The cell phone became a mass media world of its own. In a box the size and weight of a deck of cards, we hold our photos, music, telephone, television, movies, Internet, email, cameras, video cameras, planners, news sources, calculators, athletic trainers, video games, GPS navigators, road maps, restaurant finders, sniper rifle cross-hairs, fashion statements, and who knows what else.

And with all that—given the world of entertainment, diversions, and applications with which our cell phones are equipped to delight us—the grandest sensation that is blowing everybody away consists essentially of sending and receiving strings of 140 letters, numbers, and symbols.

We could be stimulated, intoxicated, or carried adrift by the tumult of mindblowing displays of technological genius. But millions of people are captivated instead, once again, by the mere exchange of words.

Twitter is ticker tape on steroids, the telegraph for dummies. It's a bunch of words flying around the world, getting caught in the Internets, and I absolutely love it for that.

Wednesday, July 01, 2009

Things to Like about Twitter: #2 Conversation

Twitter is basically a bunch of people talking on the Internet. That's it. Ignore the hooey about the question, "What are you doing?" Tweets do occasionally take that form, but people type whatever they want into their 140-character containers. Twitter is really just one gigantic conversation.

That's the beautiful simplicity of it. Whether by phone, by Web, by Twitter app, or by the plain old Twitter home page, Twitter is just a single silo of tweets. The gross complexity of it is that it's also a billion random tiny conversations that can be categorized, searched, hash-tagged, nested (on Tweetboards), replied to, sent privately and directly, posted for all the world to see, linked through, linked to, deleted, and retweeted (RT).

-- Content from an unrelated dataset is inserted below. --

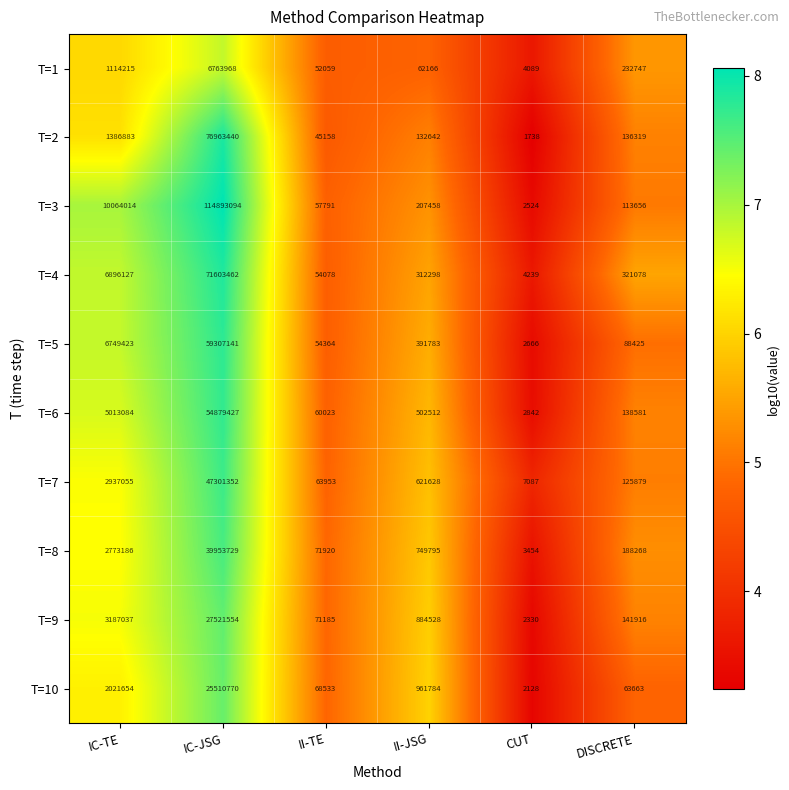

What is the greatest value displayed?

114893094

It is equal parts organized and chaotic.

It's like a party where all the Jesus people, atheists, anal-retentives, pack rats, control freaks, free-thinking hippies, slobs, nerds, geeks, preps, righteous dudes, Ferris lovers, school administrators, Scrabble lovers, Harley riders, sellers, buyers, poets, dreamers, hummers, and screamers are all invited. You can get advice, inspiration, laughs, alerts, pictures, stories, summaries, games, tech news, good news, bad news, fake news, and stuff you didn't know about Argentinian airlines.

Or, you can just check in on how your friends are doing.

This is a big revelation, especially for Facebook users who try to read all their friends' updates and are expecting more of the same from Twitter. Like any place where conversations are being held, you can listen in, speak up, and/or ignore to your heart's content. You can catch up on practically any thread you please, but you needn't.

On the other hand, if you are planning on revealing the deepest, most guarded treasures of your very soul to everyone you hold dear as a kindred spirit . . . Twitter might not be the way to go. I mean, feel free to tweet your heart out, but recognize that you're probably talking with only those people who are listening at the time; you can't expect everyone who has ever heard your voice to hang on your every word.

Still, the twitting and tweeting has more permanence than a normal chat at a dinner party. People in Iran can actually hear you talking about Iran. You can selectively eavesdrop on almost anything. You can bend your ear toward whatever whispers you want.

But when it comes right down to it, it's just a lot of people talking.